What impressed me was Judi’s ability to change things by actually working with the loggers, rather than against them. Pointing out that the forest is a limited resource in small communities and enlisting support from the loggers themselves. That’s incredibly powerful. Change can happen, although the mill owners switched from creating planks to pulping the wood, which is less labour (spelled correctly) intensive while hugely more destructive. Change can yet happen. Bari showed it happens when the protestors work with–not against–the people they want to change. The art of living together.
What also impressed me was the determination of Earth First as they fought their civil suit against the FBI. They showed that people can make a difference, right can triumph over wrong, good over bad.
There must be good people in the FBI who roll their eyes every time cases like these come up. Equally, there are good Jewish people in the world who abhore violence done in their name in the middle East. I was reminded of that today–that large organizations and groups are not homogenous entities to be tarred with broad brushes–when I read a report in the New York Times relating to a story carried on Laura, Alex and Joseph’s website, Martini Republic. I thought the NYT piece was well-written, accurate and balanced. And it reminded me that there are good journalists out there, reporters with integrity. The publishers and broadcasters might be out to make swift bucks or gain some kind of political capital, but most reporters are just doing their jobs to the best of their abilities. Likewise, I’m sure, most FBI folks. It’s a few idiots who’ve got positions they shouldn’t have who erode the credibility of the rest.

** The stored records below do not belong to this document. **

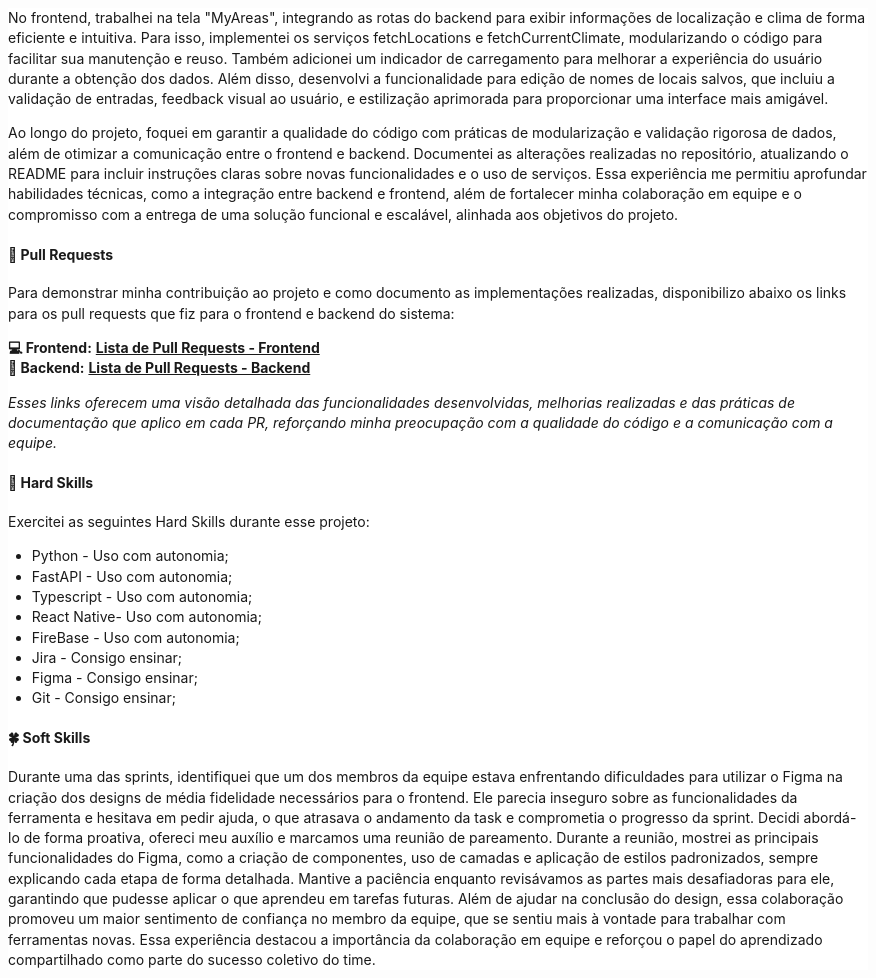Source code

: No frontend, trabalhei na tela "MyAreas", integrando as rotas do backend para exibir informações de localização e clima de forma eficiente e intuitiva. Para isso, implementei os serviços fetchLocations e fetchCurrentClimate, modularizando o código para facilitar sua manutenção e reuso. Também adicionei um indicador de carregamento para melhorar a experiência do usuário durante a obtenção dos dados. Além disso, desenvolvi a funcionalidade para edição de nomes de locais salvos, que incluiu a validação de entradas, feedback visual ao usuário, e estilização aprimorada para proporcionar uma interface mais amigável.

Ao longo do projeto, foquei em garantir a qualidade do código com práticas de modularização e validação rigorosa de dados, além de otimizar a comunicação entre o frontend e backend. Documentei as alterações realizadas no repositório, atualizando o README para incluir instruções claras sobre novas funcionalidades e o uso de serviços. Essa experiência me permitiu aprofundar habilidades técnicas, como a integração entre backend e frontend, além de fortalecer minha colaboração em equipe e o compromisso com a entrega de uma solução funcional e escalável, alinhada aos objetivos do projeto.

#### 💬 Pull Requests
Para demonstrar minha contribuição ao projeto e como documento as implementações realizadas, disponibilizo abaixo os links para os pull requests que fiz para o frontend e backend do sistema:

<b>💻 Frontend:</b> <a href="https://github.com/BuzzTech-API/ClimaTrack-FrontEnd/pulls?q=is%3Apr+is%3Aclosed+author%3AIvan-Duarte"><b>Lista de Pull Requests - Frontend</b></a>
<br>
<b>🧱 Backend:</b> <a href="https://github.com/BuzzTech-API/ClimaTrack-BackEnd/pulls?q=is%3Apr+is%3Aclosed+author%3AIvan-Duarte"><b>Lista de Pull Requests - Backend</b></a>

*Esses links oferecem uma visão detalhada das funcionalidades desenvolvidas, melhorias realizadas e das práticas de documentação que aplico em cada PR, reforçando minha preocupação com a qualidade do código e a comunicação com a equipe.*

#### 💪 Hard Skills
Exercitei as seguintes Hard Skills durante esse projeto:

* Python - Uso com autonomia;
* FastAPI - Uso com autonomia;
* Typescript - Uso com autonomia;
* React Native- Uso com autonomia;
* FireBase - Uso com autonomia;
* Jira - Consigo ensinar;
* Figma - Consigo ensinar;
* Git - Consigo ensinar;

#### 🍀 Soft Skills

Durante uma das sprints, identifiquei que um dos membros da equipe estava enfrentando dificuldades para utilizar o Figma na criação dos designs de média fidelidade necessários para o frontend. Ele parecia inseguro sobre as funcionalidades da ferramenta e hesitava em pedir ajuda, o que atrasava o andamento da task e comprometia o progresso da sprint. Decidi abordá-lo de forma proativa, ofereci meu auxílio e marcamos uma reunião de pareamento. Durante a reunião, mostrei as principais funcionalidades do Figma, como a criação de componentes, uso de camadas e aplicação de estilos padronizados, sempre explicando cada etapa de forma detalhada. Mantive a paciência enquanto revisávamos as partes mais desafiadoras para ele, garantindo que pudesse aplicar o que aprendeu em tarefas futuras. Além de ajudar na conclusão do design, essa colaboração promoveu um maior sentimento de confiança no membro da equipe, que se sentiu mais à vontade para trabalhar com ferramentas novas. Essa experiência destacou a importância da colaboração em equipe e reforçou o papel do aprendizado compartilhado como parte do sucesso coletivo do time.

Which kind of brings us back to Prince Harry, doesn’t it? Maybe. Or Sarah Ferguson, who’s dopey visage yet grins dimly from the brightly lit magazine racks at the book shop in the mall. I had to avert mine eyes lest I be struck to somnabulance. I found both respite and inspiration in the pages of this month’s National Geographic, my favorite (spelled USA correctly) source of photographic inspiration. Last night I felt much more positive about the whole stupid world things than I had felt the other day. And I too had a dream. But I don’t think it will help anyone because, unlike MLK, I’d had a beer. Or two.
I dreamt I was learning to be a judge. The court was convened in a branch of Woolworths and my teacher and I were sat on a stage atop the cushion display as we dispensed justice. At one point I stood up–and some bastard nicked my cushion! When I sat down, boomf, hardness. I checked and the cushion cover had been replaced. They’d just stolen the filling. I leapt down to the floor and found these two guys walking out with what was clearly an overstuffed cushion that they’d only paid a regular price for. I grabbed it, unzipped it, and three cushion fillings came out. I immediately sentenced them for contempt.
If you can explain this. Please. Don’t bother. Laura is now playing, “For what it’s worth” originally by Buffalo Springfield and the pop has ended. I think Buffalo Springfield originally formed on my birthday in 1964. They sang about a pointless war, which shouldn’t have been waged. And the world changed. The world can still change. It takes a whole lot of optimism, and less sitting on the cushions, but the system is actually good and we can all use it. It’s not the stupid people make me angry. It’s callousness where responsibility should be the norm. We still need to learn that simple art of living together.